Anti-Inflammatory Drug May Prevent Skin Cancers

by Symptom Advice on December 7, 2010

Posted on: Wednesday, 1 December 2010, 08:18 CST

(Ivanhoe Newswire) — Nonmelanoma skin cancers are some of the most commonly diagnosed in the U.S. A new study found a possible preventative treatment in the nonsteroidal, anti-inflammatory drug Celecoxib.

Celecoxib is typically used to inhibit the enzyme cyclooxygenase 2, which has been associated with the onset of UV ray-caused nonmelanoma skin cancers.  Since sunscreen has only shown mediocre results in protecting reducing these cancers, researchers at the University of Alabama at Birmingham looked at Celecoxib as an additional preventative measure by testing it on patients with precancerous symptoms.

Lead researcher Craig A. Elmets, M.D. and his associates created a randomized, double-blind trial in which 240 participants with actinic keratoses or precancerous lesions were given either Celecoxib or a placebo.  Results were gathered first during the third, sixth and ninth months of therapy, and then two months after the therapy was completed.

The results showed that the Celecoxib group and the placebo group yielded the same number of precancerous lesions.  by the end of the study, however, the participants in the former group had developed less non-melanoma skin cancers than those in the latter group.

"The findings in the study, which showed that the celecoxib-treated individuals developed fewer nonmelanoma skin cancers than placebo-treated individuals, suggest that cyclooxygenase inhibitors may provide an additional benefit to sunscreens in the prevention of nonmelanoma skin cancers," the researchers wrote.

The FDA shut the study down after a similar study of another cyclooxygenase 2 inhibitor found that the treatment increased the risk of adverse cardiovascular events.  such events were not found in the University of Alabama study, but the researchers believe that the nine month treatment period could have been too short for them to occur.  for example, another cyclooxygenase inhibitor called rofecoxib showed adverse events after a one year trial.

University of California, Irvine editorialists Frank L. Meyskens Jr.

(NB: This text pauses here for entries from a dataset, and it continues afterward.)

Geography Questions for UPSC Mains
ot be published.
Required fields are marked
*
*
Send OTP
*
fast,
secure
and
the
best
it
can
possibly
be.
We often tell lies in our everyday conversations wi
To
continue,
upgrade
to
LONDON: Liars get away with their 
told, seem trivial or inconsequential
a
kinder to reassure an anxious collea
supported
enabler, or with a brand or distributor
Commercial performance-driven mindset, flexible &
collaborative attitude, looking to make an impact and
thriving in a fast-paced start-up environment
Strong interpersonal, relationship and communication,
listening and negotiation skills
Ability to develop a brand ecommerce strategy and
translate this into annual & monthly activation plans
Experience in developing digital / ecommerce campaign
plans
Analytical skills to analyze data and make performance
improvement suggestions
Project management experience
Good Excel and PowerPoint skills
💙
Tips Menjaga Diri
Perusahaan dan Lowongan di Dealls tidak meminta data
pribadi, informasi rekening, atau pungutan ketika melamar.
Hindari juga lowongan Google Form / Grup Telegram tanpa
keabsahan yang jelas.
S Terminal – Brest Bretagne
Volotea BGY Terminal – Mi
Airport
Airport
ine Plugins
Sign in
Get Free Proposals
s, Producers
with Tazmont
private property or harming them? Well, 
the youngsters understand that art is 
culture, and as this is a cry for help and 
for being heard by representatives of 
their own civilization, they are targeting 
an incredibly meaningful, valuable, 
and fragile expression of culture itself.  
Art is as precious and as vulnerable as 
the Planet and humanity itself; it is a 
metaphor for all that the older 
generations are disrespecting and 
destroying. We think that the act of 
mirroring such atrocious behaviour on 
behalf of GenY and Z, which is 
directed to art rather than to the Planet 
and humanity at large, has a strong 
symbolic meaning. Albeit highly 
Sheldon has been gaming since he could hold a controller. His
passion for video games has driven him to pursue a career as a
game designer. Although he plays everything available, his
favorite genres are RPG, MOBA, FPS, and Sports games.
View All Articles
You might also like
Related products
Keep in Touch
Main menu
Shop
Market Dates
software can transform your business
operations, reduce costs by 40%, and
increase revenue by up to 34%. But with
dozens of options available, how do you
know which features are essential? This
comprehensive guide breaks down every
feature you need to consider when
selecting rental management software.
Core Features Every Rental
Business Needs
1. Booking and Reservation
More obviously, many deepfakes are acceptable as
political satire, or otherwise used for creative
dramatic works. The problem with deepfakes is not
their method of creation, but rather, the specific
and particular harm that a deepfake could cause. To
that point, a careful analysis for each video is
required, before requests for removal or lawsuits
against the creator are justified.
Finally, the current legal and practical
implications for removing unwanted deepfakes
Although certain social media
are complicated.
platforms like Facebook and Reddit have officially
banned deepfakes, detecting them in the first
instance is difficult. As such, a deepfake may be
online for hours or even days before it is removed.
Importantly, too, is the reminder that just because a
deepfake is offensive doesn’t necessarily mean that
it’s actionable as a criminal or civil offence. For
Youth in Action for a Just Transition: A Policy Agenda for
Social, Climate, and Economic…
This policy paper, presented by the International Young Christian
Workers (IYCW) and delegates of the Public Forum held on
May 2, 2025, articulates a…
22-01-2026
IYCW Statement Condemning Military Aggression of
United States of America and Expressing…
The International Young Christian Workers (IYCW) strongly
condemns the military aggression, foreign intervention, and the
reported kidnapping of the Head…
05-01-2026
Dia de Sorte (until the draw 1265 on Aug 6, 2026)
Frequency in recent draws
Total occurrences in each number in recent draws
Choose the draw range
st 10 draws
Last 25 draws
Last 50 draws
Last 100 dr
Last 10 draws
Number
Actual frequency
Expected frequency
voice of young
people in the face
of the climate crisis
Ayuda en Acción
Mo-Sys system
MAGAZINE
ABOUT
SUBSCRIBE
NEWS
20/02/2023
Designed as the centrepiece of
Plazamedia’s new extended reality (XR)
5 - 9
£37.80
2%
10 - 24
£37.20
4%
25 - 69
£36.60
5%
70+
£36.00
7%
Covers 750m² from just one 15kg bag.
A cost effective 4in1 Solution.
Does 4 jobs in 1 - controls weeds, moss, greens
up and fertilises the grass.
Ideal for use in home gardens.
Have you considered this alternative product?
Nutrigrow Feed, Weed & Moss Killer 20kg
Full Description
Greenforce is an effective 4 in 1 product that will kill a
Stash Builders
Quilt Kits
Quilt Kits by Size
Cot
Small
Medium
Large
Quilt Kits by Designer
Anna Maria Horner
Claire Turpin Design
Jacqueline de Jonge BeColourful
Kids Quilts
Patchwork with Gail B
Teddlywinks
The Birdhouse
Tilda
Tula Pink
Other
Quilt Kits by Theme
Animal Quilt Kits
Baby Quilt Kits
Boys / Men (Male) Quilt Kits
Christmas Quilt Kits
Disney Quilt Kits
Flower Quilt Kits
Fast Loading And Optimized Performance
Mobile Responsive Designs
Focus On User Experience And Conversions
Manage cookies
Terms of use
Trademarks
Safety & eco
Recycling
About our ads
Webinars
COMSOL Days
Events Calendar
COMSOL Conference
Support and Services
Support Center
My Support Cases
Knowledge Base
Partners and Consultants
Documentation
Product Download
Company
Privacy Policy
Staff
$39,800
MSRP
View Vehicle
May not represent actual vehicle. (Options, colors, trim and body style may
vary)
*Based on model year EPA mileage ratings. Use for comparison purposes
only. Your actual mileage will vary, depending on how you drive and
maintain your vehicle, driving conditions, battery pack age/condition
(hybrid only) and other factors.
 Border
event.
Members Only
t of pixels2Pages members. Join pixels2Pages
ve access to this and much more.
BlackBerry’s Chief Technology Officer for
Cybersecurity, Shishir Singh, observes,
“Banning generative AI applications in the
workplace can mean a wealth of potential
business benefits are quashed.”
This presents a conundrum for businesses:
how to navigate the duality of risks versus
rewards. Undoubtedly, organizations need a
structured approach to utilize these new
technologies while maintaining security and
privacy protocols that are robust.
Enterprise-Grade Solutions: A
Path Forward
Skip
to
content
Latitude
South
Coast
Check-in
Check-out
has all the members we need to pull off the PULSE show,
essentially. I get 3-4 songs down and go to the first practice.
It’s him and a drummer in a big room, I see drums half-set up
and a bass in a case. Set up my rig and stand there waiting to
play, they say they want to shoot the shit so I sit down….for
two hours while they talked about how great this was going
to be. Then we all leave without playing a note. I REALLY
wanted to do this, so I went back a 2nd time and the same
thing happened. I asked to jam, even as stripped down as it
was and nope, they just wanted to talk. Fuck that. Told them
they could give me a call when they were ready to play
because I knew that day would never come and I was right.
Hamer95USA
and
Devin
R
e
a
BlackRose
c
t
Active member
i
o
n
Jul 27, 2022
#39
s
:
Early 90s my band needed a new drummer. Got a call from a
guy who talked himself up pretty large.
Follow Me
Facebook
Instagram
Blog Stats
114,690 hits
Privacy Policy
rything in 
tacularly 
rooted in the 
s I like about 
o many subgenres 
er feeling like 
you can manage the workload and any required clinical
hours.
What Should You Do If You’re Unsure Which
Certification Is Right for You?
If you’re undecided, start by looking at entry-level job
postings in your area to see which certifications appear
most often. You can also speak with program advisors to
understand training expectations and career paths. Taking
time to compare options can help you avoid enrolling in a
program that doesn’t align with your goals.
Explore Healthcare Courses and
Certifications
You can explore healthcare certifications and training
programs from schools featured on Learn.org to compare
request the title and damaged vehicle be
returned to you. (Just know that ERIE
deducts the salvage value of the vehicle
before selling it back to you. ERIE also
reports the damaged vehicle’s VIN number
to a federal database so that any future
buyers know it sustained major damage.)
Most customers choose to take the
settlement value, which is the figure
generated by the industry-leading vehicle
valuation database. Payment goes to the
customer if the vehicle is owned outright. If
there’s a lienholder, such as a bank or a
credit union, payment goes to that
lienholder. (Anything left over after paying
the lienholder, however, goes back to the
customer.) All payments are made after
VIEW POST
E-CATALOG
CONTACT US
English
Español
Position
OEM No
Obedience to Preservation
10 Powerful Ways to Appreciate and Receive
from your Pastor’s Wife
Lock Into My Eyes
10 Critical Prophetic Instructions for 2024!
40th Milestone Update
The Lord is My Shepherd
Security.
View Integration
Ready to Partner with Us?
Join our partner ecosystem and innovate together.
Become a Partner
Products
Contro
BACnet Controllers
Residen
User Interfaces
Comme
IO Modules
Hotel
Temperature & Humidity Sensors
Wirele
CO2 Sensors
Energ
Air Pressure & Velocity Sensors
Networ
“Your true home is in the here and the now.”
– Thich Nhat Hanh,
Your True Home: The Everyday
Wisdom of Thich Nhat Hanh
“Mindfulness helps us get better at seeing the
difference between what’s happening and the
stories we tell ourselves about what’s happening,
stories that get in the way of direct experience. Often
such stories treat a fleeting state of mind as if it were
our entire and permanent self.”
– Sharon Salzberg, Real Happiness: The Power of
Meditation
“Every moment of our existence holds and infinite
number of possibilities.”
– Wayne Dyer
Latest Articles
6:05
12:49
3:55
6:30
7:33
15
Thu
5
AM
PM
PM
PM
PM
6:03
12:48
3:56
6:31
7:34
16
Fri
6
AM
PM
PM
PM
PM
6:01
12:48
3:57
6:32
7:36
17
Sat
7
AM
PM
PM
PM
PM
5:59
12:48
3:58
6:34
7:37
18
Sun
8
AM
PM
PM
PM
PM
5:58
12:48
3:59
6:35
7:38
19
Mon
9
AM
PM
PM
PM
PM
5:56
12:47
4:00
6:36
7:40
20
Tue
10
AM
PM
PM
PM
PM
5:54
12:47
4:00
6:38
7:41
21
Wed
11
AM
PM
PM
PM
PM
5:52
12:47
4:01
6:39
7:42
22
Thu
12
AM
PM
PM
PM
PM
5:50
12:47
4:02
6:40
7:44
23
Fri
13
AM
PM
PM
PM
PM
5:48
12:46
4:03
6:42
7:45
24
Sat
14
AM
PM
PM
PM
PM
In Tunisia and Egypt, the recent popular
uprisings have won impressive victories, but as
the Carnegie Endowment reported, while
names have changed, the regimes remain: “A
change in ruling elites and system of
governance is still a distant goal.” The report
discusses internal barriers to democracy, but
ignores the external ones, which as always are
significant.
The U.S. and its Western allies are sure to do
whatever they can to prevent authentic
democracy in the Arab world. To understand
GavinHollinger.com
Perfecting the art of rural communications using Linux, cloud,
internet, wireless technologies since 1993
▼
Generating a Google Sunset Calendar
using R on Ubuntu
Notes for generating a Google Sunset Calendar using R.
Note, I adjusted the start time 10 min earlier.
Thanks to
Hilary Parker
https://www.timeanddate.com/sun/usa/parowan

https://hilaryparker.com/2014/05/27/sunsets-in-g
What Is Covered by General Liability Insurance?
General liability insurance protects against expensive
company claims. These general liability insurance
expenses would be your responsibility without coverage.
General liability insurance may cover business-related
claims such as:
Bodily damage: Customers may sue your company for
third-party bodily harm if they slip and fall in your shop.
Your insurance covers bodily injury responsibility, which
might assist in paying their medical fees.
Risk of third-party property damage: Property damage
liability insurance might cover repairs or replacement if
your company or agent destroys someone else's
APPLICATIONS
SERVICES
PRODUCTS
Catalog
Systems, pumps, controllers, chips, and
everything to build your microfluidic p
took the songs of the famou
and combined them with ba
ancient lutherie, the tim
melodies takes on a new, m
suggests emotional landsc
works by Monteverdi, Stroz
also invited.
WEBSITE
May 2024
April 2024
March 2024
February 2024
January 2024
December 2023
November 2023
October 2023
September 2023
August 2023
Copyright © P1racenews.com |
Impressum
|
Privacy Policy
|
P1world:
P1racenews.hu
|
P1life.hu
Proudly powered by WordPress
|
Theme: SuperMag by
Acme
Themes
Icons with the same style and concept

M.D. and Christine E. McLaren M.D. recommend that future researchers lower either the dosage or frequency of Celecoxib administration to lessen the adverse cardiovascular events.  They point out that efficacy of Celoxib in reducing the likelihood of nonmelonoma skin cancers, and its failure to reduce the number of precancerous legions, could indicate a difference in the pathways of carcinogens between early and late-stage tumor growth.